-- begin --
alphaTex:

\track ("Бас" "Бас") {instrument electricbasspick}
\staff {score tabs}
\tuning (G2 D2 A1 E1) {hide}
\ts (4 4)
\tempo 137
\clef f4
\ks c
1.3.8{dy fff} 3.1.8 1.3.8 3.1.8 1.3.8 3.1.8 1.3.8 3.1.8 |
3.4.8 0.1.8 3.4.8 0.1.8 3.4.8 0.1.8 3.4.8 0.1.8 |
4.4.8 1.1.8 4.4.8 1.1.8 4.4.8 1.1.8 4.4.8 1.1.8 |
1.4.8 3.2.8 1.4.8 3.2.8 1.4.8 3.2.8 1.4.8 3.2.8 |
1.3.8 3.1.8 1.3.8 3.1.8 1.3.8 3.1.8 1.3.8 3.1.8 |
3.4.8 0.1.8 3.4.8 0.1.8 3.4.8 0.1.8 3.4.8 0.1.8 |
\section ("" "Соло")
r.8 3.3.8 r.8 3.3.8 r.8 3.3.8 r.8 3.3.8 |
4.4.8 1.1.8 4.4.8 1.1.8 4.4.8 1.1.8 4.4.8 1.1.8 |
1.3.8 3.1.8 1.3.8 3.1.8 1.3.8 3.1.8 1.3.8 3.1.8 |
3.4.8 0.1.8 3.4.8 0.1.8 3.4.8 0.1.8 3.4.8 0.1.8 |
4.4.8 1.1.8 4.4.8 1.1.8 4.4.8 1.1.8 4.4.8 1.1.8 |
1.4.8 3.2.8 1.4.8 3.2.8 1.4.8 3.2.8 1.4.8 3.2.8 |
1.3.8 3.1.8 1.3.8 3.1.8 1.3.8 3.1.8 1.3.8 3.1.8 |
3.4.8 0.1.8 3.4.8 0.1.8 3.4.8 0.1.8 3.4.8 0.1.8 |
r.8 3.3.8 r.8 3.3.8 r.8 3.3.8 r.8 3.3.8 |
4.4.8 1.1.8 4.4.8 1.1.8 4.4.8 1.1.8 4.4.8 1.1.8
-- end --
▶ [Your instructions]:
Reproduce the listing above line for line, keeping every character, space, and line break unchanged.

▶ [Result for this task]:
alphaTex:

\track ("Бас" "Бас") {instrument electricbasspick}
\staff {score tabs}
\tuning (G2 D2 A1 E1) {hide}
\ts (4 4)
\tempo 137
\clef f4
\ks c
1.3.8{dy fff} 3.1.8 1.3.8 3.1.8 1.3.8 3.1.8 1.3.8 3.1.8 |
3.4.8 0.1.8 3.4.8 0.1.8 3.4.8 0.1.8 3.4.8 0.1.8 |
4.4.8 1.1.8 4.4.8 1.1.8 4.4.8 1.1.8 4.4.8 1.1.8 |
1.4.8 3.2.8 1.4.8 3.2.8 1.4.8 3.2.8 1.4.8 3.2.8 |
1.3.8 3.1.8 1.3.8 3.1.8 1.3.8 3.1.8 1.3.8 3.1.8 |
3.4.8 0.1.8 3.4.8 0.1.8 3.4.8 0.1.8 3.4.8 0.1.8 |
\section ("" "Соло")
r.8 3.3.8 r.8 3.3.8 r.8 3.3.8 r.8 3.3.8 |
4.4.8 1.1.8 4.4.8 1.1.8 4.4.8 1.1.8 4.4.8 1.1.8 |
1.3.8 3.1.8 1.3.8 3.1.8 1.3.8 3.1.8 1.3.8 3.1.8 |
3.4.8 0.1.8 3.4.8 0.1.8 3.4.8 0.1.8 3.4.8 0.1.8 |
4.4.8 1.1.8 4.4.8 1.1.8 4.4.8 1.1.8 4.4.8 1.1.8 |
1.4.8 3.2.8 1.4.8 3.2.8 1.4.8 3.2.8 1.4.8 3.2.8 |
1.3.8 3.1.8 1.3.8 3.1.8 1.3.8 3.1.8 1.3.8 3.1.8 |
3.4.8 0.1.8 3.4.8 0.1.8 3.4.8 0.1.8 3.4.8 0.1.8 |
r.8 3.3.8 r.8 3.3.8 r.8 3.3.8 r.8 3.3.8 |
4.4.8 1.1.8 4.4.8 1.1.8 4.4.8 1.1.8 4.4.8 1.1.8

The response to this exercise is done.